In this part of the mold, the vent hole ought to be placed in the center because of the convex shape of the bottom surface. The last area that the plastic will form over during the forming process is precisely where the vent hole is placed: the bottom/center*

*note: when drilling vent holes for larger round concave features, you can drill several smaller holes around the center for a more effective pull.



Whereas for this part of the mold, we place it along the edges, in accordance with how we know the sheet will form if the surface is flat. There are also vent holes along the convex features within this negative cut-out.


Some Final Tips

  • Consider doing a test form to see where air gets trapped on a mold to avoid drilling unnecessarily.
  • Best practice is to drill only as many holes as is necessary, and that you evenly space out the holes to ensure an even distribution of force throughout the plastic sheet.

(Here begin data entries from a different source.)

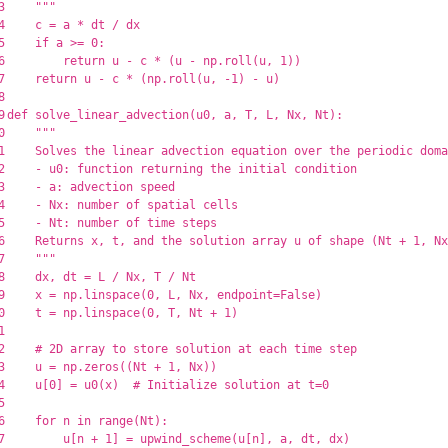
3

"""
4

c
=
a
*
dt
/
dx
5

if
a
>=
0
:
6

return
u
-
c
*
(
u
-
np
.
roll
(
u
,
1
))
7

return
u
-
c
*
(
np
.
roll
(
u
,
-
1
)
-
u
)
8

9

def
solve_linear_advection
(
u0
,
a
,
T
,
L
,
Nx
,
Nt
):
0

"""
1

    Solves the linear advection equation over the periodic doma
2

    - u0: function returning the initial condition

3

    - a: advection speed

4

    - Nx: number of spatial cells

5

    - Nt: number of time steps

6

    Returns x, t, and the solution array u of shape (Nt + 1, Nx
7

"""
8

dx
,
dt
=
L
/
Nx
,
T
/
Nt
9

x
=
np
.
linspace
(
0
,
L
,
Nx
,
endpoint
=
False
)
0

t
=
np
.
linspace
(
0
,
T
,
Nt
+
1
)
1

2

3

u
=
np
.
zeros
((
Nt
+
1
,
Nx
))
4

u
[
0
]
=
u0
(
x
)
5

6

for
n
in
range
(
Nt
):
7

u
[
n
+
1
]
=
upwind_scheme
(
u
[
n
],
a
,
dt
,
dx
)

Here's a bullet point summary if you’re here for a quick reference, don't have time to read through the whole article, or just have a short attention span just like most of us do.



  • A vent hole is a hole that allows air to escape from the negative areas of your mold


  • Without vent holes, air could get trapped in negative and/or concave areas of your mold, which will prevent the plastic sheet from properly forming over your mold.


  • Look out for two things while drilling:
    • Expulsion of material
    • Heat building up in the drill bit
  • Combat these by:
    • Using the Peck drilling technique
    • Spraying your mold surface with water
    • Coating your drill bit in any lubricant


  • Along corners and edges, where the plastic will touch LAST as the plastic slowly envelops the mold during the forming process 


  • Practice the aforementioned drilling techniques before you work on your molds. 
  • Use drill bits that are between the sizes of 0.5mm - 0.8mm.
  • When drilling with tungsten-carbide bits which tend to be brittle, avoid using anything smaller than 0.7mm 
  • You can perform a test form on your mold to see where you’ll need to drill vent holes.
  • Many small vent holes are better than one big one.


And there you have it!!

Hopefully these tips on drilling vent holes will help you improve the effectiveness of your Vaquform molds, and lead to making better forms with your vacuum former.